The shortage occurred due to supply chain issues and increased use of albuterol inhalers in hospitals to treat COVID-19 patients in respiratory distress.

The shortage involves Teva’s ProAir HFA, GlaxoSmithKline’s Ventolin HFA and generics produced by Teva, Prasco and Par Pharmaceuticals, according to the American Society of Health-System Pharmacists (ASHP).

Merck’s Proventil HFA albuterol inhalers are unaffected by the shortage.
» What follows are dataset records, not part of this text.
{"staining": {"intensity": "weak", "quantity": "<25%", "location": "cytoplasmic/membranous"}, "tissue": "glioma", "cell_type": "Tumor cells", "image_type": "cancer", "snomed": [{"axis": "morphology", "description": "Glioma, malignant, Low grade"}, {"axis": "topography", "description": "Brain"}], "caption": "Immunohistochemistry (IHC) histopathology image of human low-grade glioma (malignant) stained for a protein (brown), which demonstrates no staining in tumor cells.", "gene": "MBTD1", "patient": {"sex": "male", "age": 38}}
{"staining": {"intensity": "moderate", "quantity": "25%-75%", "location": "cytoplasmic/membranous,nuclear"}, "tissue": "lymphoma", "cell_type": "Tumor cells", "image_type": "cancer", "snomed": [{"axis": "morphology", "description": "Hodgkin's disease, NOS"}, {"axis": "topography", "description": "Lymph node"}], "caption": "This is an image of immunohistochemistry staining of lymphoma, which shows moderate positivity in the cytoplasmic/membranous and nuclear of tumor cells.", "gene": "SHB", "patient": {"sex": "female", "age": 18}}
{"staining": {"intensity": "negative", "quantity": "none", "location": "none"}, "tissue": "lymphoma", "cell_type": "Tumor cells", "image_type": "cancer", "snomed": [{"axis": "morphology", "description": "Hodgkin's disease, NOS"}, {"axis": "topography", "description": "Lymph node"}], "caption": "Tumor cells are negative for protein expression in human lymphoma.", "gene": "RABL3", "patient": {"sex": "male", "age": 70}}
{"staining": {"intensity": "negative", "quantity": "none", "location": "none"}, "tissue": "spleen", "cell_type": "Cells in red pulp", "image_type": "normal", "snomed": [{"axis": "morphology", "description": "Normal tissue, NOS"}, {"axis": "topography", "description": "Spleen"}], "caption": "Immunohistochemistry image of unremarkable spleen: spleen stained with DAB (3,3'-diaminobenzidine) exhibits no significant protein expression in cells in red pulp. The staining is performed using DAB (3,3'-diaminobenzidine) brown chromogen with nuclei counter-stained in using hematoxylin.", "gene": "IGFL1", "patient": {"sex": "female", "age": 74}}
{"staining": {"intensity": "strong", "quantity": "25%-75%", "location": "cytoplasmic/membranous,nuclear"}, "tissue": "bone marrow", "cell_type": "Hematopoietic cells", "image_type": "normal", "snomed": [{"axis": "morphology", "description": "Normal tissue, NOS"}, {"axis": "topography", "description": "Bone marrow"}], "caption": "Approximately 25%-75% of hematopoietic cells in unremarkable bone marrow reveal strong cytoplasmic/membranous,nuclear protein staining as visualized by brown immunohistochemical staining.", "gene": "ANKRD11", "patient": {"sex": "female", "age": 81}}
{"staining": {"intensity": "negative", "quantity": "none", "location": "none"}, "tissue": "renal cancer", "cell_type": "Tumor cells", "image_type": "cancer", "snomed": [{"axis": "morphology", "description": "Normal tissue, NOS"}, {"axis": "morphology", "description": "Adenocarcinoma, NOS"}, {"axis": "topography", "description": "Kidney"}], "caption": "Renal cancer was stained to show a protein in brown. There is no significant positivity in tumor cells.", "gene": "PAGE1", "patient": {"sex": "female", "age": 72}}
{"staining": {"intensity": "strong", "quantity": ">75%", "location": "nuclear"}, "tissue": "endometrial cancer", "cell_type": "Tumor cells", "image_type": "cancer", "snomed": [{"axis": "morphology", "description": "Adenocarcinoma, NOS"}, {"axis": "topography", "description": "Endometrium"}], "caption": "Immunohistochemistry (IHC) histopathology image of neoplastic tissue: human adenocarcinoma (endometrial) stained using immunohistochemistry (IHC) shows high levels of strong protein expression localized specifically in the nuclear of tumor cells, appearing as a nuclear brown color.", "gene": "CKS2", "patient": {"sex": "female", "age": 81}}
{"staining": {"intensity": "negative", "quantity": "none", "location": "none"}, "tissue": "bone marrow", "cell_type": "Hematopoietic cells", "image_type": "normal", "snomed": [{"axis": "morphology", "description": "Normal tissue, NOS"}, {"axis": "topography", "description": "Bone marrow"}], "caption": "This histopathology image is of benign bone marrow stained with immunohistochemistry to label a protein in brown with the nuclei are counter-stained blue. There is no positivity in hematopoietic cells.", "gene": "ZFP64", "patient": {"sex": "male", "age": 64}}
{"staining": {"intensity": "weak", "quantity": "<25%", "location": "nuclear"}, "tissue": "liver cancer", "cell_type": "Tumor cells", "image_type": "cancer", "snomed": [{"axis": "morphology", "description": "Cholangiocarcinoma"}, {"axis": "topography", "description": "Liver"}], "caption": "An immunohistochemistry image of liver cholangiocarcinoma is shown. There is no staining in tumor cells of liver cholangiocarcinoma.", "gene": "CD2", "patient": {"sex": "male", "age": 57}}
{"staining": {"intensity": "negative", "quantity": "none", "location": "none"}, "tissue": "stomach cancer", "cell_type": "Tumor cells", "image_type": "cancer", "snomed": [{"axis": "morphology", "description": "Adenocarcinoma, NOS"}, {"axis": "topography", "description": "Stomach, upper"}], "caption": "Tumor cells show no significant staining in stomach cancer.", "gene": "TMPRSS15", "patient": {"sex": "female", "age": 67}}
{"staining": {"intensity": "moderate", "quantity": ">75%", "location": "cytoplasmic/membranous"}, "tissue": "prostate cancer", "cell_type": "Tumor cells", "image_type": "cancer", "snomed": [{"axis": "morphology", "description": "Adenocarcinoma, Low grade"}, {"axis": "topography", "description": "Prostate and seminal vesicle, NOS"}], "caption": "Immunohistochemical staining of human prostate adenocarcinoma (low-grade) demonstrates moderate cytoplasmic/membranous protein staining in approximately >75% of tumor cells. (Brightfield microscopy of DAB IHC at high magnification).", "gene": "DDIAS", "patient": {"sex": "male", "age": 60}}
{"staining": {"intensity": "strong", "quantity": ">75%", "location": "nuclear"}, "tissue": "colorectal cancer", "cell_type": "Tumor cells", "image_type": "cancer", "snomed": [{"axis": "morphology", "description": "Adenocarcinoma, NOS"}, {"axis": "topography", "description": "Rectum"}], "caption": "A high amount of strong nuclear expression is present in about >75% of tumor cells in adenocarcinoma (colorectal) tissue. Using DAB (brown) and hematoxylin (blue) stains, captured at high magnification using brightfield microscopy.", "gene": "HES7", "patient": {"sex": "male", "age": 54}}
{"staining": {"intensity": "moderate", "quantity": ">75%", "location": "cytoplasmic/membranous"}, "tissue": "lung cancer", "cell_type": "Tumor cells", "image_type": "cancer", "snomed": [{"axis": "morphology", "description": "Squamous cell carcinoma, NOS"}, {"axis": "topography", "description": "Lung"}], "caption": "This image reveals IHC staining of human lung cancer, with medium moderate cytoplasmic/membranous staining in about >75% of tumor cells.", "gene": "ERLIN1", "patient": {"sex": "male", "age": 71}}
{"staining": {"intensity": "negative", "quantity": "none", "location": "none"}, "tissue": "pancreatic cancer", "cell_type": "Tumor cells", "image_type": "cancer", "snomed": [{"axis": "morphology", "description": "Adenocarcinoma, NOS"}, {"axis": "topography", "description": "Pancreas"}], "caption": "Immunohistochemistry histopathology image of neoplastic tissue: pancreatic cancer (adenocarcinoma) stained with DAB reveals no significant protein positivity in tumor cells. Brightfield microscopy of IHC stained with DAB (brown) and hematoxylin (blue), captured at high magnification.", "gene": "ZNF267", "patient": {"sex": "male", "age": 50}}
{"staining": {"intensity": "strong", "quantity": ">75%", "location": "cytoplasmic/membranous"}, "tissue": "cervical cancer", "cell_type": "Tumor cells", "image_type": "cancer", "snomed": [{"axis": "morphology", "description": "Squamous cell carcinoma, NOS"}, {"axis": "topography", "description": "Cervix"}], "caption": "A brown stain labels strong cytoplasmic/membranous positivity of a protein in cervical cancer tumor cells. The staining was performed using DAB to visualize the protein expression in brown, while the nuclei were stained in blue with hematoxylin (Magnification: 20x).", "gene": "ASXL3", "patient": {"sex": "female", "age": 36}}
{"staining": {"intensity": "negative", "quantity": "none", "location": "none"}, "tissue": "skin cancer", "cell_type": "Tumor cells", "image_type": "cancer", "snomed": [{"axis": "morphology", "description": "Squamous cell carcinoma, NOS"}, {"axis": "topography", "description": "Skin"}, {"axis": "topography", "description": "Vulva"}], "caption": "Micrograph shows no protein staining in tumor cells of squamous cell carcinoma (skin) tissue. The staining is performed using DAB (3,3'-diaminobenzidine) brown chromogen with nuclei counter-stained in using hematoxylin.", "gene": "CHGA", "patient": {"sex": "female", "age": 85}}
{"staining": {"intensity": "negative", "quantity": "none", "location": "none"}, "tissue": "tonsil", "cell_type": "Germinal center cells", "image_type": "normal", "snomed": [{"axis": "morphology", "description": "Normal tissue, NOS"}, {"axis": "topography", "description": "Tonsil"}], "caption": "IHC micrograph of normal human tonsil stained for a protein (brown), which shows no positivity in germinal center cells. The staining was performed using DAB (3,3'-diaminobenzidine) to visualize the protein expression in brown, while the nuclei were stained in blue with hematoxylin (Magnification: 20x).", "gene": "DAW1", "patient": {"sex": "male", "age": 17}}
Teva’s dry powder albuterol inhalers – ProAir Respiclick and ProAir Digihaler – are also not affected by the shortage.

Manufacturers recognize the problem and are expediting delivery, releasing reserve supplies and exploring an extension of expiration dates with the U.S. Food and Drug Administration.

ProAir HFA and its generic will be resupplied in pharmacies by late-March 2020, while Ventolin HFA and the other generics will be allocated as they become available, ASHP says.

What to do if you’re unable to get your albuterol inhaler?

  • Contact your allergist or primary care doctor – other inhaler options are available, according to ACAAI.
  • Visit GoodRx.com to search for other pharmacies in your area that may be able to fill your prescription.
  • Check your inhaler to see if it still contains medicine in it. If necessary, you can likely use your expired albuterol inhaler as it probably is still at least partially effective, ACAAI says.
  • Follow your Asthma Action Plan and avoid your asthma triggers to prevent flare-ups.
  • Remember to not overuse your albuterol inhaler, ACAAI advises. One canister should last for months. If you’re using your albuterol inhaler more than twice a week to relieve symptoms, that’s a sign your asthma may not be well controlled and you should see an allergist.

Allergy & Asthma Network is calling on pharmacy benefit managers and payers to expand formularies to ensure all branded and generic albuterol inhalers are accessible for patients. The Network also encourages patients to ensure they have albuterol inhalers on hand but also to not hoard this lifesaving medication.

For additional help and information, please check out our Asthma Medication Assistance webpage listing manufacturers and their contact information.

During the COVID-19 pandemic, it is critically important that asthma patients continue to take their medications as prescribed – in addition to following CDC-recommended prevention guidelines such as regular hand-washing and social distancing.